• _Exercise objective_:
Extract the text from each of the items below, copying every line word for word and in its original order.

• _Given entries_:

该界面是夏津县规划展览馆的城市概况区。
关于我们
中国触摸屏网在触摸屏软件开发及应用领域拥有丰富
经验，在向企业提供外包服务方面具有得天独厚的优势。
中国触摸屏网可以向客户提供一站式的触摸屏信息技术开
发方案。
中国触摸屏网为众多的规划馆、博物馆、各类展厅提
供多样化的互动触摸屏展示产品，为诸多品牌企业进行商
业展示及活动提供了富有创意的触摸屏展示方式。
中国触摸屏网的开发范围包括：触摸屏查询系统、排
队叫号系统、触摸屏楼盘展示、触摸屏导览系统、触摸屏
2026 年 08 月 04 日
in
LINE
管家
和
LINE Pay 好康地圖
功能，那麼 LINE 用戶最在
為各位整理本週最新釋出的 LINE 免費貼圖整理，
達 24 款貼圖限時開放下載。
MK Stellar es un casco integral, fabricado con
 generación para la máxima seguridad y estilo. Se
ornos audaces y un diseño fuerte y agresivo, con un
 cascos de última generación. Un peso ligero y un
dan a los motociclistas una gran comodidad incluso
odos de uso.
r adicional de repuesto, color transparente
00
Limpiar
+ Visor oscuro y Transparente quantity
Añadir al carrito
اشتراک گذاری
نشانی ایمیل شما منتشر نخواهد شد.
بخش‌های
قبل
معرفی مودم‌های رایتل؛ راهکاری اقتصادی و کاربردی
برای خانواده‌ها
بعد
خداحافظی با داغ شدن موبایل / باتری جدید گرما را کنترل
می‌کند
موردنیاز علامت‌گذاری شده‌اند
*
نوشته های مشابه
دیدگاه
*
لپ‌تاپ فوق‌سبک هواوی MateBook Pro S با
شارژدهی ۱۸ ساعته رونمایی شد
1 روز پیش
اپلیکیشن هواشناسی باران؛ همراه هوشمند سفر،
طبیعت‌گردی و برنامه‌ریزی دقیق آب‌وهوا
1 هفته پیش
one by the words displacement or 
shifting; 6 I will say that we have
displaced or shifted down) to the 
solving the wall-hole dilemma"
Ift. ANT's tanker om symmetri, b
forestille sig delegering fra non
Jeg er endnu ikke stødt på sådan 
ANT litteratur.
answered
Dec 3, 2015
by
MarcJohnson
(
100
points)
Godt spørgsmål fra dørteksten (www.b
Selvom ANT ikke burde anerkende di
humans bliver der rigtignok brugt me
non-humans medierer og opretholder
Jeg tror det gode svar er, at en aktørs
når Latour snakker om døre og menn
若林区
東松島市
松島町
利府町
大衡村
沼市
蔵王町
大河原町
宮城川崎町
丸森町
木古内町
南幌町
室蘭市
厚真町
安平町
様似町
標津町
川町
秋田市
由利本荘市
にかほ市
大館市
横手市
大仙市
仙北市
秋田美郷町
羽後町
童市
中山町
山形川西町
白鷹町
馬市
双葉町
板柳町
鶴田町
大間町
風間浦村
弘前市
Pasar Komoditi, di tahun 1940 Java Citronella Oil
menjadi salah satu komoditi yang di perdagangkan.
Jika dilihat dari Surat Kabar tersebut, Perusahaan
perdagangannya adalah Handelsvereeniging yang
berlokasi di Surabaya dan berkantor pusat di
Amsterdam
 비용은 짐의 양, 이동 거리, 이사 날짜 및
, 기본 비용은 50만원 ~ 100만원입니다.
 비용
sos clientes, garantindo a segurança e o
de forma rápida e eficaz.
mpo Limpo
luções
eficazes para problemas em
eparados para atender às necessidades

• _Solution to this problem_:
该界面是夏津县规划展览馆的城市概况区。
关于我们
中国触摸屏网在触摸屏软件开发及应用领域拥有丰富
经验，在向企业提供外包服务方面具有得天独厚的优势。
中国触摸屏网可以向客户提供一站式的触摸屏信息技术开
发方案。
中国触摸屏网为众多的规划馆、博物馆、各类展厅提
供多样化的互动触摸屏展示产品，为诸多品牌企业进行商
业展示及活动提供了富有创意的触摸屏展示方式。
中国触摸屏网的开发范围包括：触摸屏查询系统、排
队叫号系统、触摸屏楼盘展示、触摸屏导览系统、触摸屏
2026 年 08 月 04 日
in
LINE
管家
和
LINE Pay 好康地圖
功能，那麼 LINE 用戶最在
為各位整理本週最新釋出的 LINE 免費貼圖整理，
達 24 款貼圖限時開放下載。
MK Stellar es un casco integral, fabricado con
 generación para la máxima seguridad y estilo. Se
ornos audaces y un diseño fuerte y agresivo, con un
 cascos de última generación. Un peso ligero y un
dan a los motociclistas una gran comodidad incluso
odos de uso.
r adicional de repuesto, color transparente
00
Limpiar
+ Visor oscuro y Transparente quantity
Añadir al carrito
اشتراک گذاری
نشانی ایمیل شما منتشر نخواهد شد.
بخش‌های
قبل
معرفی مودم‌های رایتل؛ راهکاری اقتصادی و کاربردی
برای خانواده‌ها
بعد
خداحافظی با داغ شدن موبایل / باتری جدید گرما را کنترل
می‌کند
موردنیاز علامت‌گذاری شده‌اند
*
نوشته های مشابه
دیدگاه
*
لپ‌تاپ فوق‌سبک هواوی MateBook Pro S با
شارژدهی ۱۸ ساعته رونمایی شد
1 روز پیش
اپلیکیشن هواشناسی باران؛ همراه هوشمند سفر،
طبیعت‌گردی و برنامه‌ریزی دقیق آب‌وهوا
1 هفته پیش
one by the words displacement or 
shifting; 6 I will say that we have
displaced or shifted down) to the 
solving the wall-hole dilemma"
Ift. ANT's tanker om symmetri, b
forestille sig delegering fra non
Jeg er endnu ikke stødt på sådan 
ANT litteratur.
answered
Dec 3, 2015
by
MarcJohnson
(
100
points)
Godt spørgsmål fra dørteksten (www.b
Selvom ANT ikke burde anerkende di
humans bliver der rigtignok brugt me
non-humans medierer og opretholder
Jeg tror det gode svar er, at en aktørs
når Latour snakker om døre og menn
若林区
東松島市
松島町
利府町
大衡村
沼市
蔵王町
大河原町
宮城川崎町
丸森町
木古内町
南幌町
室蘭市
厚真町
安平町
様似町
標津町
川町
秋田市
由利本荘市
にかほ市
大館市
横手市
大仙市
仙北市
秋田美郷町
羽後町
童市
中山町
山形川西町
白鷹町
馬市
双葉町
板柳町
鶴田町
大間町
風間浦村
弘前市
Pasar Komoditi, di tahun 1940 Java Citronella Oil
menjadi salah satu komoditi yang di perdagangkan.
Jika dilihat dari Surat Kabar tersebut, Perusahaan
perdagangannya adalah Handelsvereeniging yang
berlokasi di Surabaya dan berkantor pusat di
Amsterdam
 비용은 짐의 양, 이동 거리, 이사 날짜 및
, 기본 비용은 50만원 ~ 100만원입니다.
 비용
sos clientes, garantindo a segurança e o
de forma rápida e eficaz.
mpo Limpo
luções
eficazes para problemas em
eparados para atender às necessidades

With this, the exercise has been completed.